*Text extract:*
----
November 2010, No. 10-11

What Trends Exist in Regional Housing Market Data?

Renee Haltom and Pierre-Daniel G. Sarte

While analysts have devoted much attention to housing market performance at the national, state, and even local level, far less attention has been paid to housing markets at the regional level. We investigate how regional vacancies, population, net migration, and other demographic variables have affected regional housing activity over several recent business cycles.

Considerable attention has been given to the performance of the national housing market since the recent boom and decline. In addition, even casual onlookers have become familiar with the housing market stories of several states: Many know that California, Florida, and Nevada had large housing booms, for example, and that largely industrial states like Michigan and Ohio joined them in the housing downturn.

Less attention has been paid to housing market performance at the regional level, that is, the four regions of the nation as defined by the Census: the Northeast, Midwest, South, and West. This is potentially important. For example, some trends at the state level may be cancelled out when looking at region-level data. In addition, aggregate data could mask trends that exist at the regional level. We exploit this gap by analyzing housing data—in particular, new housing starts and related series—at the Census region level.

An additional benefit of the region-level approach is that these data are more abundant than heavily disaggregated data. Data for the nine Census divisions and for the 50 states extend only to 1996. But regional data on housing starts are available starting in the early 1970s, which allows for analysis over several recent business and housing cycles.
----
*Records supplied:*
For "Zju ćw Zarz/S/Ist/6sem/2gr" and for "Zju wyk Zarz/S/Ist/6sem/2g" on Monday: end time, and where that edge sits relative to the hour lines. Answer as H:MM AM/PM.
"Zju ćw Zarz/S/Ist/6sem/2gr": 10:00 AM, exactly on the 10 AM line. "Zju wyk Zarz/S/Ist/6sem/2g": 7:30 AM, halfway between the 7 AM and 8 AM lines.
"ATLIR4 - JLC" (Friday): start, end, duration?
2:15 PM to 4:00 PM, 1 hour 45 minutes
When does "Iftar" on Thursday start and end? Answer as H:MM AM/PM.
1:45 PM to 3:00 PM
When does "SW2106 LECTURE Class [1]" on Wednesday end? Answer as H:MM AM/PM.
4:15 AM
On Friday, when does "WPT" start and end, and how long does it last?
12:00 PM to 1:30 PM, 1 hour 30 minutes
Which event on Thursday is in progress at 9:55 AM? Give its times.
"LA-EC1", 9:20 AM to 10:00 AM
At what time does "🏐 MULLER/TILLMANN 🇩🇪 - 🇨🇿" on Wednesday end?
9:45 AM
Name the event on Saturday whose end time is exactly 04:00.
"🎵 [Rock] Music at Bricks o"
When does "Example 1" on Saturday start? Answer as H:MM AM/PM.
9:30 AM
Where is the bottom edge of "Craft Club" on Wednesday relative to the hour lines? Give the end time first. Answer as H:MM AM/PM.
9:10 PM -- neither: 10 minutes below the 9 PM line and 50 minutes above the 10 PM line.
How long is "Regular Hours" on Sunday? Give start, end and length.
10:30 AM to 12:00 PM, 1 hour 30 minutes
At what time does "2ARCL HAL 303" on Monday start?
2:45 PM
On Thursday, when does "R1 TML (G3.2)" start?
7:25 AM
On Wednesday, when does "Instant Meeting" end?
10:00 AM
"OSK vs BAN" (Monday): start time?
----
*Exercise tasks:*
**a)** Retype the part of the housing market text between "While analysts have" and "the housing downturn.", inclusive.
**b)** Echo the lines of the records between the line holding "and end? Answer as H:MM AM/PM." and the line holding "12:00 PM to 1:30 PM, 1 hour 30 minutes", inclusive.
The housing market text and the records have no connection to each other.

*Task results:*
**a)**
While analysts have devoted much attention to housing market performance at the national, state, and even local level, far less attention has been paid to housing markets at the regional level. We investigate how regional vacancies, population, net migration, and other demographic variables have affected regional housing activity over several recent business cycles.

Considerable attention has been given to the performance of the national housing market since the recent boom and decline. In addition, even casual onlookers have become familiar with the housing market stories of several states: Many know that California, Florida, and Nevada had large housing booms, for example, and that largely industrial states like Michigan and Ohio joined them in the housing downturn.

**b)**
When does "Iftar" on Thursday start and end? Answer as H:MM AM/PM.
1:45 PM to 3:00 PM
When does "SW2106 LECTURE Class [1]" on Wednesday end? Answer as H:MM AM/PM.
4:15 AM
On Friday, when does "WPT" start and end, and how long does it last?
12:00 PM to 1:30 PM, 1 hour 30 minutes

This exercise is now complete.